▶ _What you are asked to do_
Pick out each line in the records below that contains the string "raspberrypi", and copy those lines.

▶ _Data extracts_
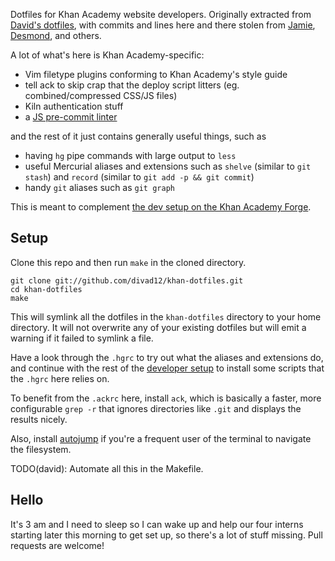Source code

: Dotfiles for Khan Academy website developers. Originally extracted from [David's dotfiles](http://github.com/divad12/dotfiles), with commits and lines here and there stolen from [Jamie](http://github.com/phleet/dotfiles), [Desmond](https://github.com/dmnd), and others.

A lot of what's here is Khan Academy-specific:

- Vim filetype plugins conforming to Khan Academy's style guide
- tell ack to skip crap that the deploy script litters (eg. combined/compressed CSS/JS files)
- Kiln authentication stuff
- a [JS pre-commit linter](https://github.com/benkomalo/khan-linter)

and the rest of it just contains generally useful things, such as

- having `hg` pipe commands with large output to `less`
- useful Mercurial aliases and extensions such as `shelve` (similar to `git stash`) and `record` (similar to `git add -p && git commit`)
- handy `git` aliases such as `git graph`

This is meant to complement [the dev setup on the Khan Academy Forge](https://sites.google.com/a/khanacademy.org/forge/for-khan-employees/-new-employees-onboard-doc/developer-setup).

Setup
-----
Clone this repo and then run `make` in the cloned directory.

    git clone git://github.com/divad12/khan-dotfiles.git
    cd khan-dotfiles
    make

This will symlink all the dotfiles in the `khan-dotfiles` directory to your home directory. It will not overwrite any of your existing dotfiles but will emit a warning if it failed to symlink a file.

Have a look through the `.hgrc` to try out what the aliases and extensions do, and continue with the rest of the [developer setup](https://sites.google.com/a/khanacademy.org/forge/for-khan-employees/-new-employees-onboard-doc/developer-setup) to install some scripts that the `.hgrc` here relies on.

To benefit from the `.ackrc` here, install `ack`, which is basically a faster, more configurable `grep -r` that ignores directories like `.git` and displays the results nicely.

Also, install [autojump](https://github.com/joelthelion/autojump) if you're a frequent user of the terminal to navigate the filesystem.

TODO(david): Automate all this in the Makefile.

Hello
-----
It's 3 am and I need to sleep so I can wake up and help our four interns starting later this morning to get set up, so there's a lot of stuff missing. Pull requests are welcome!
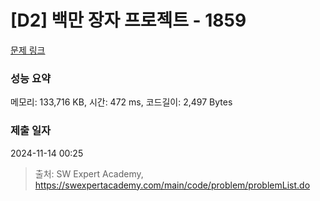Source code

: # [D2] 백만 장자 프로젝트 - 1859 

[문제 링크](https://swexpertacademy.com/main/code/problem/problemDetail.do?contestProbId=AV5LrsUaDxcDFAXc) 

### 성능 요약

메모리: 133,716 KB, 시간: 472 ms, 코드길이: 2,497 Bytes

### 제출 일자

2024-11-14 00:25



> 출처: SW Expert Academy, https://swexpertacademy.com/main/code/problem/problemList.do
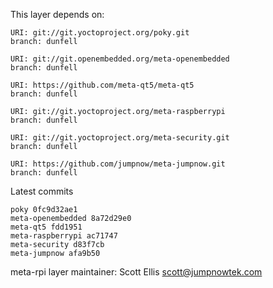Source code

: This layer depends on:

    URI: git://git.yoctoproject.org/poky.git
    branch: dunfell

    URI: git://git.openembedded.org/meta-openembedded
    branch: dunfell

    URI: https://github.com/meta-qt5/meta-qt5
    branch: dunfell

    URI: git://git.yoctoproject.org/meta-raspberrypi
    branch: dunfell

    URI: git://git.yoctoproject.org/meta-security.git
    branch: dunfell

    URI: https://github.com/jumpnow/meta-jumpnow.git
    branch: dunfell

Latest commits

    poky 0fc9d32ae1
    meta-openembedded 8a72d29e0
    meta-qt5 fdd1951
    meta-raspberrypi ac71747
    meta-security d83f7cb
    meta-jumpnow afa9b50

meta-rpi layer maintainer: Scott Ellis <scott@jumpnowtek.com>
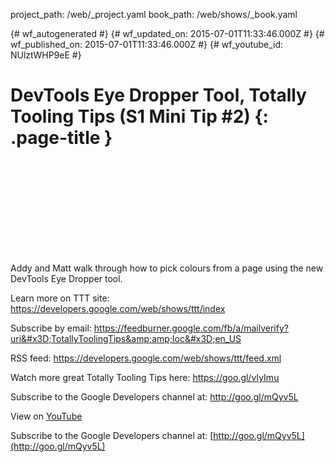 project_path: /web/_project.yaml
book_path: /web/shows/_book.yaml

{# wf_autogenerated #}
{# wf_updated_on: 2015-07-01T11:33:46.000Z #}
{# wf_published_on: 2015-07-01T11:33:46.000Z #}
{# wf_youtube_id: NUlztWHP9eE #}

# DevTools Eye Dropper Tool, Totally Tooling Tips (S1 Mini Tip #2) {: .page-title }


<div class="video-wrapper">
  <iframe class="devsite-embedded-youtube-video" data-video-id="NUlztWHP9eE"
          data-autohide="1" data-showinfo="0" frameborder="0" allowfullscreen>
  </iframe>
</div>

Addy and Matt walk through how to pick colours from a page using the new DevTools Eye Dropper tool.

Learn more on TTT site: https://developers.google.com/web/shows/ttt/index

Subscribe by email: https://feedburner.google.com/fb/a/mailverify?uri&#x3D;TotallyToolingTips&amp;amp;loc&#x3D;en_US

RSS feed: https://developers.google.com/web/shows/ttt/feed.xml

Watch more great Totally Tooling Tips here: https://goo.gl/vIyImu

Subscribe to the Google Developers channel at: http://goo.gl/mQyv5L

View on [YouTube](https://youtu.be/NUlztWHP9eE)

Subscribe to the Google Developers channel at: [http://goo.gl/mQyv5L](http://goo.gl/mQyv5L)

▶ _Task output_
    URI: git://git.yoctoproject.org/meta-raspberrypi
    meta-raspberrypi ac71747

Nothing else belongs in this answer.